### What you have to do
Word for word, write out all the entries below, omitting every picture.

### Document layout detection data
****************

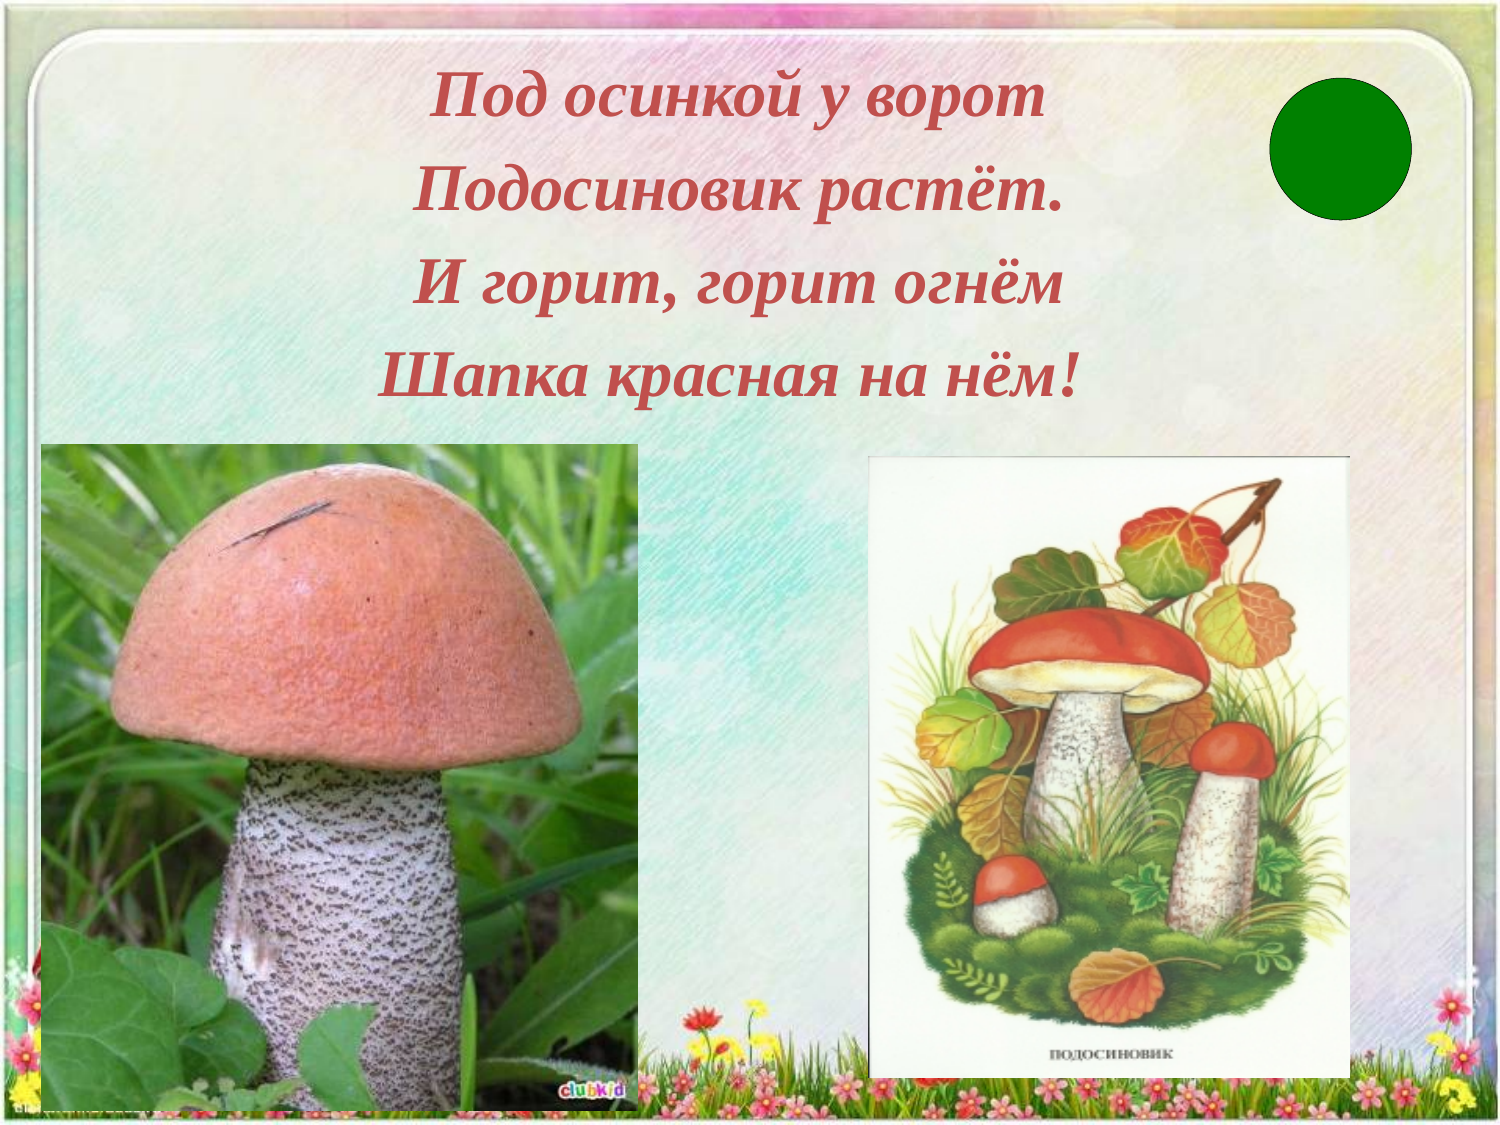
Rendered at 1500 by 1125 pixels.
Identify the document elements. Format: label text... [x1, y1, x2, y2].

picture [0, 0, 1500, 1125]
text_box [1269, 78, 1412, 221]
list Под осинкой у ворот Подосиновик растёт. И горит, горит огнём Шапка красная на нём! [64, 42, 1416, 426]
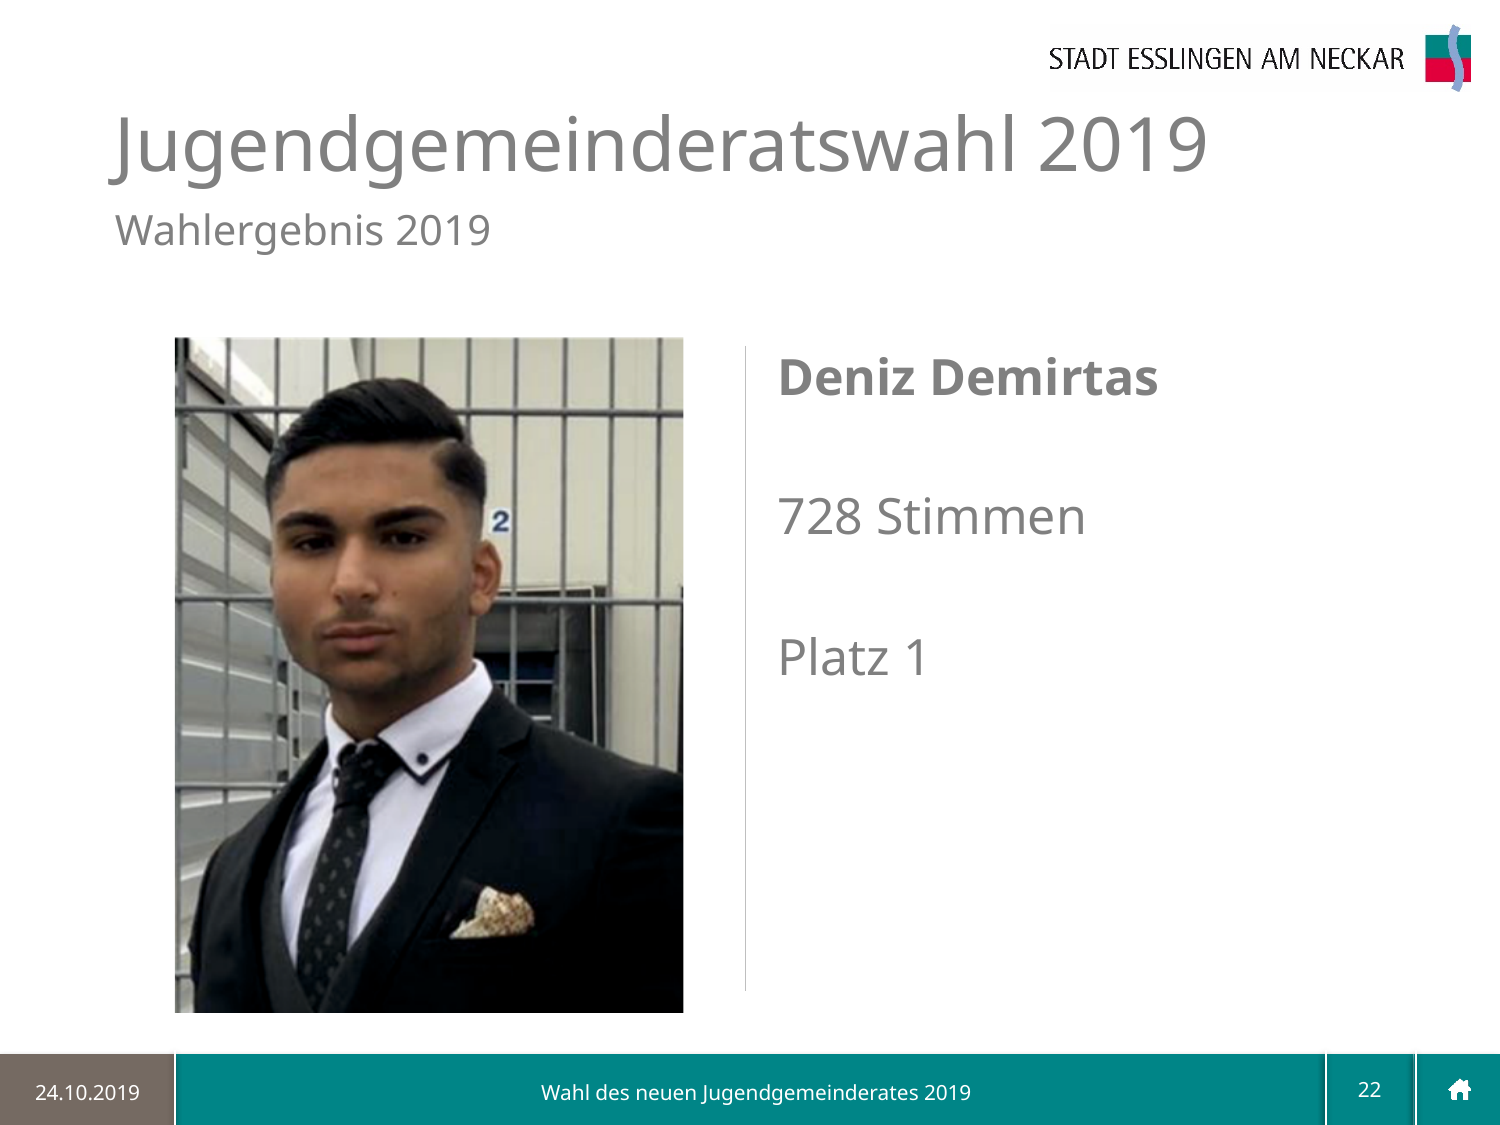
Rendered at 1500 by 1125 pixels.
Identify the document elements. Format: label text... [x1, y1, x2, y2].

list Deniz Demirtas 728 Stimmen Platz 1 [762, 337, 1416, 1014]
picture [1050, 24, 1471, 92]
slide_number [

****************

### Output
Rendered at 1500 by 1125 pixels.
Identify the document elements. Format: label text... [x1, y1, x2, y2].

picture [0, 0, 1500, 1125]
text_box [1269, 78, 1412, 221]
list Под осинкой у ворот Подосиновик растёт. И горит, горит огнём Шапка красная на нём! [64, 42, 1416, 426]
Rendered at 1500 by 1125 pixels.
Identify the document elements. Format: label text... [x1, y1, x2, y2].

list Deniz Demirtas 728 Stimmen Platz 1 [762, 337, 1416, 1014]
picture [1050, 24, 1471, 92]
slide_number [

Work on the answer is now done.